Dificuldades da paternidade

menino sentado chorando

Em conexão com o status parental, apenas os cuidados e responsabilidades são lembrados. Os aspectos positivos são mais frequentemente esquecidos.

É fácil ser pai? E sim e não. É fácil, porque a cada dia você vê a sua continuação nesta vida, você acorda de bater os pequenos saltos ao longo do corredor, e quando sua cabeça toca o travesseiro à noite, você verá um rosto calmo e pacífico com cachos espalhados em seu sono.

É difícil ser um pai, porque para este ser infinitamente querido você ainda assume toda a responsabilidade – moral, psicológica e material. Para a amada prole, é claro, nada é uma pena, mas ainda assim – quanto nossos filhos nos custam?

Os pais recém-ocupados se preocupam com as questões relativas aos pais: como elogiar uma criança, como repreendê-lo e o que e como proibir. E também essas coisas aparentemente simples: como escolher um veículo para carregar um bebê e se é necessário comprar um cercadinho e, se necessário, qual delas?
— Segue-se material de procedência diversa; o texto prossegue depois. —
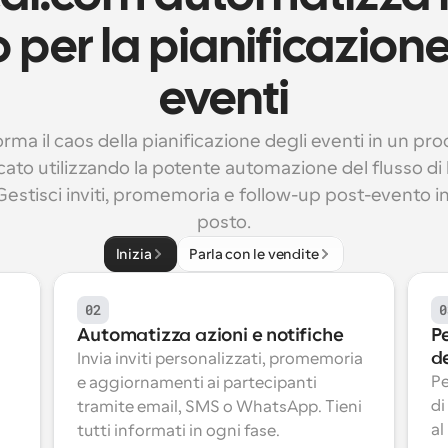
 per la pianificazione 
eventi
rma il caos della pianificazione degli eventi in un pro
cato utilizzando la potente automazione del flusso di l
Gestisci inviti, promemoria e follow-up post-evento in
posto.
Inizia
Parla con le vendite
02
0
Automatizza azioni e notifiche
P
de
Invia inviti personalizzati, promemoria 
Pe
e aggiornamenti ai partecipanti 
di
tramite email, SMS o WhatsApp. Tieni 
al
tutti informati in ogni fase.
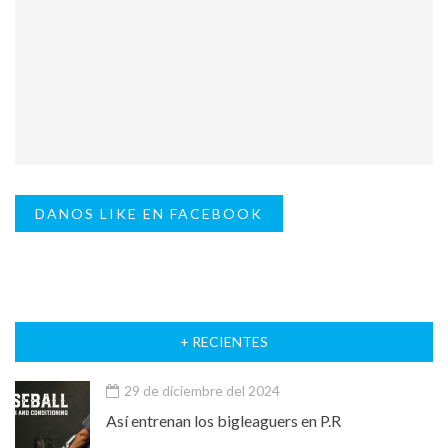
DANOS LIKE EN FACEBOOK
+ RECIENTES
29 de diciembre del 2024
Así entrenan los bigleaguers en P.R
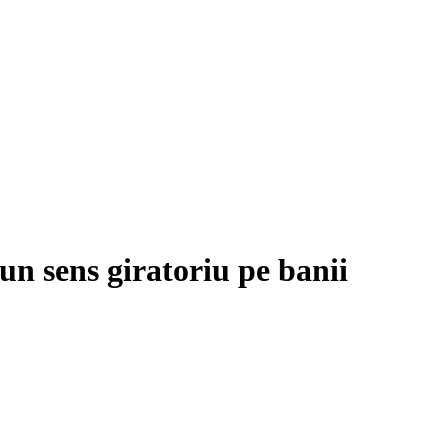
un sens giratoriu pe banii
As crianças crescem e com elas seus problemas e necessidades crescem. Quando comprar um celular para bebê? A filha precisa de uma famosa boneca Barbie?

Um tópico separado é comida para bebês. E se uma criança precisar de doces de manhã à noite? E como lidar com uma clara falta de vitaminas em sua dieta? O aluno precisa de um café da manhã caseiro e, em caso afirmativo, qual?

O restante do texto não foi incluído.